REPUBLIKA.CO.ID, DENPASAR -- Ketua Pusat Studi Ilmu Kesehatan Masyarakat Fakultas Kedokteran Universitas Udayana Putu Ayu Swandewi Astuti mengatakan, salah satu fokus pencegahan penyakit yang dapat menyebabkan kematian adalah mencegah dan melindungi masyarakat dari bahaya paparan asap rokok.
"Perokok pasif lebih rentan terkena penyakit pernapasan. Di Bali walaupun ada Peraturan Daerah tentang Kawasan Tanpa Rokok (KTR), namun belum efektif untuk menyadarkan masyarakat agar tidak merokok di kawasan tersebut," kata Ayu Swandewi di Denpasar, Sabtu (31/8).
Ia mengatakan, salah satu upaya dilakukan di Bali dengan meningkatkan kapasitas tim penegakkan Perda Kawasan Tanpa Rokok Nomor 10 Tahun 2011, dalam mengimplementasikan aturan tersebut. Kawasan tersebut di antaranya area bermain anak, tempat umum, sarana kesehatan, tempat kerja, tempat belajar mengajar, tempat ibadah dan angkutan umum.
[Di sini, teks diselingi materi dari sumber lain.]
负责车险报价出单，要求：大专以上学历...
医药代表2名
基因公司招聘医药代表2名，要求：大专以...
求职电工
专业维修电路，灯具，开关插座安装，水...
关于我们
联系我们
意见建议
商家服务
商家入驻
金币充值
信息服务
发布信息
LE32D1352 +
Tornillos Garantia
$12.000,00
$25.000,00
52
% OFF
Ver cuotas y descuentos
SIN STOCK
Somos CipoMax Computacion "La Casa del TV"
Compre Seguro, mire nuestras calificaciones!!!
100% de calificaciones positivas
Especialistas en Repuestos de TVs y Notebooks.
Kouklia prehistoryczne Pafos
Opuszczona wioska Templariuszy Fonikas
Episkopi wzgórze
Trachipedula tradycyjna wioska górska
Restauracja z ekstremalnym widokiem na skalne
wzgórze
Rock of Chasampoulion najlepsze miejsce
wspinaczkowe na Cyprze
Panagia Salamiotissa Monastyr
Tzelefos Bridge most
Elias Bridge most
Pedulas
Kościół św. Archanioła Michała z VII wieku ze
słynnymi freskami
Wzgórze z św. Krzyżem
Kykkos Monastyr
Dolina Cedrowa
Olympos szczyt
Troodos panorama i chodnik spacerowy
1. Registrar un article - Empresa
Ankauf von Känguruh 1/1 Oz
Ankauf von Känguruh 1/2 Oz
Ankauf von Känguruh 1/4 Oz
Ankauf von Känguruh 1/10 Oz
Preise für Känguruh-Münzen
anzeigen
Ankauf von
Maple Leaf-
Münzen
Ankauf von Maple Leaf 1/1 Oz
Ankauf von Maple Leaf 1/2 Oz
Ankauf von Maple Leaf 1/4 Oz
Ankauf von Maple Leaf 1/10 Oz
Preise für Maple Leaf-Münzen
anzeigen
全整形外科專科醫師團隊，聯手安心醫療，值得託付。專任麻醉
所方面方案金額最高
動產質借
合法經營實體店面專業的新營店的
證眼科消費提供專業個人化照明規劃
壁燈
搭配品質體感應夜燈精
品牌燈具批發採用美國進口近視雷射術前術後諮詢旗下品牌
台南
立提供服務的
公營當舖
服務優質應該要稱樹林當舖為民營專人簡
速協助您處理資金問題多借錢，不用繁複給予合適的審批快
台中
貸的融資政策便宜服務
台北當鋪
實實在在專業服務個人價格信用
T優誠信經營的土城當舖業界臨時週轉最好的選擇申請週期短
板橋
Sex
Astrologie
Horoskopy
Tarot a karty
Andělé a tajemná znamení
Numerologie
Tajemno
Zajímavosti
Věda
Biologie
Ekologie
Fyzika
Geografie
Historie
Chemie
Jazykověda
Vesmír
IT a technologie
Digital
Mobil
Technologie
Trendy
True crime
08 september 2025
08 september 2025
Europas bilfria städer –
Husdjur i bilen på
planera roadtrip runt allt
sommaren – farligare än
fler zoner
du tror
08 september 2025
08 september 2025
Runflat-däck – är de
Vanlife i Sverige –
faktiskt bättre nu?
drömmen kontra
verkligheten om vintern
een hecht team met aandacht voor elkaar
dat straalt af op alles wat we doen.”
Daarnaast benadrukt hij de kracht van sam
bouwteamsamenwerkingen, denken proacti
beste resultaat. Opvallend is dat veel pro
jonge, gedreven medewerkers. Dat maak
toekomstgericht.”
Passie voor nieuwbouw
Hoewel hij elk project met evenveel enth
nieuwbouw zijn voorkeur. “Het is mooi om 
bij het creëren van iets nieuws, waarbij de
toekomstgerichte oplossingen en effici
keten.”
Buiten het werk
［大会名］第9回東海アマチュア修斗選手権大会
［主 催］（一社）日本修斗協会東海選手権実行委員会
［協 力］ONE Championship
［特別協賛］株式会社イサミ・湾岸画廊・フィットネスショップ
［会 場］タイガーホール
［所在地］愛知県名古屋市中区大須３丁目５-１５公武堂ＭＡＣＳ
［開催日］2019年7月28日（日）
Menurut dia, tingkat keberhasilan Perda KTR tergantung dari bagaimana kebijakan ditaati di setiap kawasan dan mendapat dukungan berbagai sektor. "Selama satu tahun sejak pencanangan kebijakan ini dirasa perlu adanya implementasi yang lebih signifikan untuk menegakkan perda tersebut," katanya.
Direktur Eksekutif Union Perwakilan Asia Tenggara MDGs Tara Singh Bam mengatakan, Indonesia saat ini menduduki peringkat ketiga terbanyak mengkonsumsi tembakau di dunia setelah Cina dan India.
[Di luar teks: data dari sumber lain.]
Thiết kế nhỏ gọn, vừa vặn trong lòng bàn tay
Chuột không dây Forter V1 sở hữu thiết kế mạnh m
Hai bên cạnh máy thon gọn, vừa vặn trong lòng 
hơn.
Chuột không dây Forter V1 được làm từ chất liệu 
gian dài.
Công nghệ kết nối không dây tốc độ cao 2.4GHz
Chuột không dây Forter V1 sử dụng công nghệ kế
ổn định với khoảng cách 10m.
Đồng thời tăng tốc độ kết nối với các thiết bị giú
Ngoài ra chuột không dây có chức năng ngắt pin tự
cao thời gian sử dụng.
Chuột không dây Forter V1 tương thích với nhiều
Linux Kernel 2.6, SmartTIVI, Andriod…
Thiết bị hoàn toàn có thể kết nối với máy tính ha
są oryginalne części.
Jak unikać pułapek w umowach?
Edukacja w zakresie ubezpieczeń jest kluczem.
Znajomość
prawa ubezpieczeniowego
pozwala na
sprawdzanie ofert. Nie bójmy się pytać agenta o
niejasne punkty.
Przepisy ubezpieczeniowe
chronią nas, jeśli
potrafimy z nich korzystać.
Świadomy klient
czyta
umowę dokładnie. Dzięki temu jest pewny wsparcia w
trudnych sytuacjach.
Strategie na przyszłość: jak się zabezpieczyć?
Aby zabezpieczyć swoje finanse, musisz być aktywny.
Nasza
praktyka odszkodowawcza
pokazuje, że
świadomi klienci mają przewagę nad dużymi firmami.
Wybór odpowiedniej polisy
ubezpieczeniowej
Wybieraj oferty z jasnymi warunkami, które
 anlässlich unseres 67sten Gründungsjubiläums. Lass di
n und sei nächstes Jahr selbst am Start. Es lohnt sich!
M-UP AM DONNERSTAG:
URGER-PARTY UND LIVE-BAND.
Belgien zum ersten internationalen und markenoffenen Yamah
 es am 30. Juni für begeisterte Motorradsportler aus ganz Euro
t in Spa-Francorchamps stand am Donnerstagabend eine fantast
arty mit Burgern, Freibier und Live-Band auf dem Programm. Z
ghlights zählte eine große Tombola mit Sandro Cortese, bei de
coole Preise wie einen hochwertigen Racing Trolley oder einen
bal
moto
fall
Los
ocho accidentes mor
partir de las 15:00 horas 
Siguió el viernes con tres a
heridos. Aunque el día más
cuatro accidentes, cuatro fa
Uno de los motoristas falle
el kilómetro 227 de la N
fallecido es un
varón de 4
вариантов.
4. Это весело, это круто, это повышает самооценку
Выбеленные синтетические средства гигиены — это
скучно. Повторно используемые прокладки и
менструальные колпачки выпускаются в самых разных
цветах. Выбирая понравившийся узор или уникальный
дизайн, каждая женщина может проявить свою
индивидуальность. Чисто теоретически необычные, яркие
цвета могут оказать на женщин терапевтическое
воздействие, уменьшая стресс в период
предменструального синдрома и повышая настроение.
Data tahun 2010 menunjukkan bahwa prevalensi perokok sebesar 34,7 persen dan dari jumlah tersebut 76,6 persen merokok di dalam rumah bersama anggota keluarga yang lain. "Asap rokok bukan hanya memberikan dampak buruk bagi perokok, tetapi juga bagi orang lain yang mengisap asap tersebut," katanya.